Mr Corbett said cost overruns had already seen major resource projects shelved, with Woodside's Browse project in WA a case in point, and his comments would appear to put pressure on the Coalition to take a harder line on industrial relations in the lead up to the election.

"I think this argument of whether we're going back to WorkChoices is highly emotive and clearly very political. I think, very simply, there is a sensible balance between labour and enterprise," he argued.

"It is my judgement and view ... that has moved under the current Government a little far, and I think that needs to be corrected."

However, while Mr Corbett is calling for less labour market regulation, he is also calling for more taxation if Australians want to fund social schemes such as a national disability insurance scheme and more school funding.

"Very clearly, if we are to sustain the level of education, the Gonski report, if we are to sustain a disability provision, a facility across the nation, if we are to provide for health as we need to do so moving forward, if we are to provide other social structures that we need as a community, then very clearly we've got to pay for them, and it would appear that our current taxing base is not adequate for that purpose," he cautioned.
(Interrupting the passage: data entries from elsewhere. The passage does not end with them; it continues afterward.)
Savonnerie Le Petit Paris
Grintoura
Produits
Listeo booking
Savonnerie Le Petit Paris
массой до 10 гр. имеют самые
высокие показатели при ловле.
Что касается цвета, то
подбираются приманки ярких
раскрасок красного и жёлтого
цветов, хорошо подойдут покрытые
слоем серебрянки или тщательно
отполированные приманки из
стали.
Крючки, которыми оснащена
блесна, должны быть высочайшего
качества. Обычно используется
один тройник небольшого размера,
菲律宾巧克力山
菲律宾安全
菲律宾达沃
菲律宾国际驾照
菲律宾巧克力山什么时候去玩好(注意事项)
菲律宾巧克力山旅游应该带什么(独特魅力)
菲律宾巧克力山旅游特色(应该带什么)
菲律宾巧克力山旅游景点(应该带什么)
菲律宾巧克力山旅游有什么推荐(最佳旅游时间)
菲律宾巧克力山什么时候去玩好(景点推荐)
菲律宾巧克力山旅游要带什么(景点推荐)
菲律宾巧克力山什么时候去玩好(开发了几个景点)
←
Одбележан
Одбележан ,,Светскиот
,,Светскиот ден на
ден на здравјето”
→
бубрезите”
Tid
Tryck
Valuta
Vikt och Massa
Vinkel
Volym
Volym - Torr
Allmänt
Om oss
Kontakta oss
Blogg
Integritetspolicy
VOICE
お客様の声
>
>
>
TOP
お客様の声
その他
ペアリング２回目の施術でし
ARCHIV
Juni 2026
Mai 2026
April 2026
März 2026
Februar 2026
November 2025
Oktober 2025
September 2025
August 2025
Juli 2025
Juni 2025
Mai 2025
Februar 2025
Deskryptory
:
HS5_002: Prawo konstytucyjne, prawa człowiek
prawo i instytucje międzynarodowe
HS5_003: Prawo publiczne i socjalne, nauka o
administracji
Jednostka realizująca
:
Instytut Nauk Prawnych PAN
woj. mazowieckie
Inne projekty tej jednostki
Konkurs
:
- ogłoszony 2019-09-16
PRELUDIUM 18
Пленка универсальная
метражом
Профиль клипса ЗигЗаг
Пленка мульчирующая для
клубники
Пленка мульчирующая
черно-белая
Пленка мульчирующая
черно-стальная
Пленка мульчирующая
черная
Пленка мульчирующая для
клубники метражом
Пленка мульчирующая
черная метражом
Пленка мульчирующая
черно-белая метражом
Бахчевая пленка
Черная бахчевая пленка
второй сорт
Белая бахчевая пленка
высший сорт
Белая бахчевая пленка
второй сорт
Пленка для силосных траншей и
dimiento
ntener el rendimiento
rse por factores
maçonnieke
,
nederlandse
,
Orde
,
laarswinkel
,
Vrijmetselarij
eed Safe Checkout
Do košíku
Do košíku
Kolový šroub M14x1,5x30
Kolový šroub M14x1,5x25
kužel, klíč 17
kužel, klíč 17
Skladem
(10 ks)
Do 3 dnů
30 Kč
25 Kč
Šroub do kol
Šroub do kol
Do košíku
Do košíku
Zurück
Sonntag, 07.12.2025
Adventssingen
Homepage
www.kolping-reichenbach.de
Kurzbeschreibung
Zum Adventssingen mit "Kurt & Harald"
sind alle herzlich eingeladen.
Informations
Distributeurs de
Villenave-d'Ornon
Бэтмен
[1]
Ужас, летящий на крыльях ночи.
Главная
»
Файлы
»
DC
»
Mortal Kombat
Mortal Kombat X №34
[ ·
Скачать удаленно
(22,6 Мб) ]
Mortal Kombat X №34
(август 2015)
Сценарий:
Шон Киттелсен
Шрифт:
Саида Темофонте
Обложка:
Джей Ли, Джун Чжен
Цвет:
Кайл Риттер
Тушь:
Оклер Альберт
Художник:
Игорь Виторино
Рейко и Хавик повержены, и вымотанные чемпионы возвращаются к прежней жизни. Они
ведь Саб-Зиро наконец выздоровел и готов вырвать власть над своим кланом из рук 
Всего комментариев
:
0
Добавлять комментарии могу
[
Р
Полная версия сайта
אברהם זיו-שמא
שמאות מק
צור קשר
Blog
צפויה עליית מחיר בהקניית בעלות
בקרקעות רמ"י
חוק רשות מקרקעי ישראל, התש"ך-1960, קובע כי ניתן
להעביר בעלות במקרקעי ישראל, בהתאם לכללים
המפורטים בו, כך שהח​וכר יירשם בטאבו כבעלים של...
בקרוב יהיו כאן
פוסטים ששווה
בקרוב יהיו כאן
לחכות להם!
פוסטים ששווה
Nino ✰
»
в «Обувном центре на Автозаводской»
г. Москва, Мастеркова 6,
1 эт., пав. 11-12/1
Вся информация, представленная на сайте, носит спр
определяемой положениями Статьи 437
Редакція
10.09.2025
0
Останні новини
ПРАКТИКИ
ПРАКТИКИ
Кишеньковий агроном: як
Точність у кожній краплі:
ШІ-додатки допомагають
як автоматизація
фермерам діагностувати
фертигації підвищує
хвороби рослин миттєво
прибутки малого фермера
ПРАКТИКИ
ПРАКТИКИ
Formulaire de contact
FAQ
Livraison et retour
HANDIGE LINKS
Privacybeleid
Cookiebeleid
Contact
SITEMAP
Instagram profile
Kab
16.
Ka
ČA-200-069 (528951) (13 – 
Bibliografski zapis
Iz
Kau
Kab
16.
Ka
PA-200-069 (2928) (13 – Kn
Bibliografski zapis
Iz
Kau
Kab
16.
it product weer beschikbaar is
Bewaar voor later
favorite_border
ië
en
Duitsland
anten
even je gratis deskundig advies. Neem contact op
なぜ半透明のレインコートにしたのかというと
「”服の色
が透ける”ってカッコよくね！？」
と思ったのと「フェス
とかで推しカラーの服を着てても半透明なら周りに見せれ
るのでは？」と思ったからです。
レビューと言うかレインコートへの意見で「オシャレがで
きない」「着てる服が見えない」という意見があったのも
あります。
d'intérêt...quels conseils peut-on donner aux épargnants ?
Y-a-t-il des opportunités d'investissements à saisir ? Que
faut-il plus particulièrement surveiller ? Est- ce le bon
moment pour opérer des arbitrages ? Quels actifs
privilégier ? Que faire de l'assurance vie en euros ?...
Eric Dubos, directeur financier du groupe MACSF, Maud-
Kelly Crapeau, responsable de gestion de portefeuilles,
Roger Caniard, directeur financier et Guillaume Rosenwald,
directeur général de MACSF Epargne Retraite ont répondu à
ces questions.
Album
Mr Corbett also had a warning about the ABC in his role as Fairfax's chairman.

Like other commercial media organisations, Mr Corbett is worried about the growth and influence of public broadcasters such as the ABC.

He said restrictions needed to be placed on the ABC's taxpayer funded activities because, at the moment, commercial companies like Fairfax are finding it difficult to compete in the new digital era where traditional media models are hurting badly.